Эти ли соображения одержали верх или иные, факт, во всяком случае, тот, что фельдмаршал Миних три раза, просил отставки. Уверяют также, будто бы Правительница сказала в присутствии нескольких лиц, что генерал этот неоднократно хлопотал о своей отставке и поэтому она должна на нее согласиться, тем более что для того, чтобы решиться на такой шаг, он должен быть чем-нибудь недоволен. Между тем она не может ничего больше для него сделать. Поэтому лучше расстаться с ним благопристойным образом, чем ожидать, пока это придется сделать иначе. Обер-гофмаршалу двора и графу Миниху-младшему было поручено уведомить во вторник этого министра, что он получает отставку, как он того желал. По-видимому, это обстоятельство тотчас же постарались облечь всякими формальностями, какие при этом требовались. В тот же день был разослан приказ во все ведомства, находившиеся в его ведении, чтоб не признавать его больше начальником. На следующий день утром на всех перекрестках возвещалось при барабанном бое, что граф Миних ввиду его преклонных лет (ему всего лишь 56 лет) и расстроенного здоровья отставляется от всех своих должностей, согласно выраженному им желанию. После полудня об этом были оповещены иностранные министры, которые отныне должны обращаться к кабинет-министрам, как было и прежде. (…)
Инструкция о содержании Бирона в Сибири{75}
Инструкция из Кабинета его императорского величества лейб-гвардии капитану поручику Петру Викентьеву, поручику Мирону Дурново, прапорщику Александру Протопопову.

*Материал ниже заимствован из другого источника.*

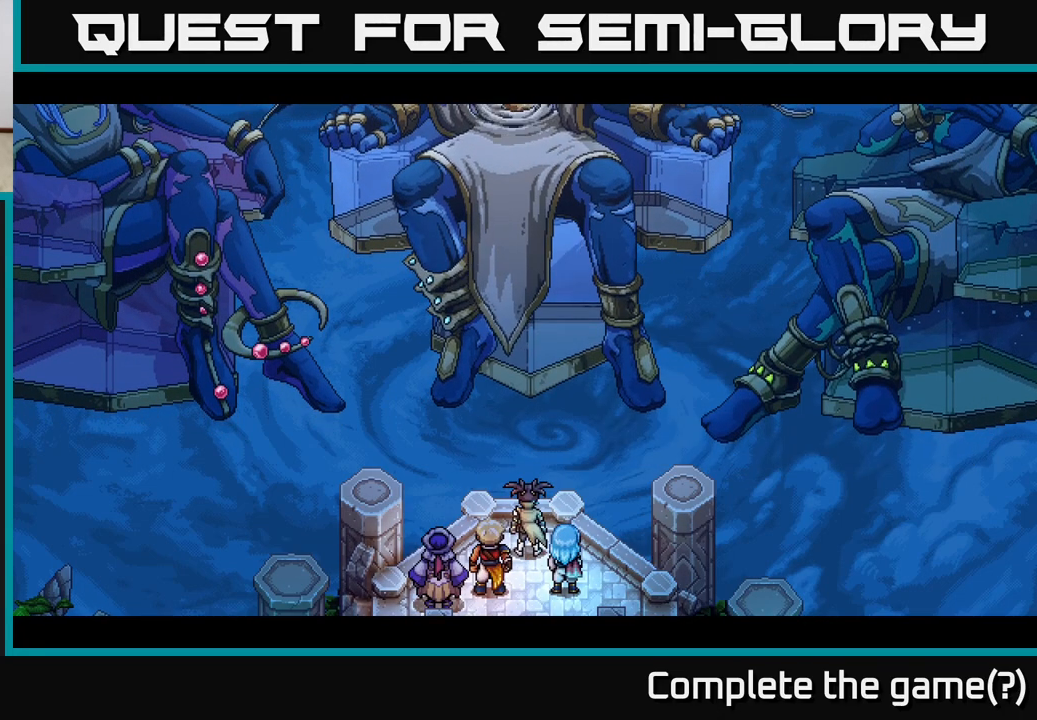
{"buttons": [], "left_stick": "center", "right_stick": "center", "events": []}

По именному его императорского величества указу велено для содержания под караулом бывшего регента Бирена с его фамилиею отправить вас с командою, того ради имеете вы чинить нижеследующее:
1. Взять вам с собою унтер-офицеров трех, капралов 6 да солдат 72 человека и ехать отсюда в Шлютельбурх к обретающемуся тамо у содержания означенного Бирена с фамилиею гвардии капитану Лопухину и, отдав ему посланный с вами из Кабинета его императорского величества указ, оного Бирена с фамилиею принять вам под свой караул и имеющиеся у оного капитана наличные на содержание тех арестантов деньги, сколько их по приезд ваш в остатке будет, взять у него с распискою.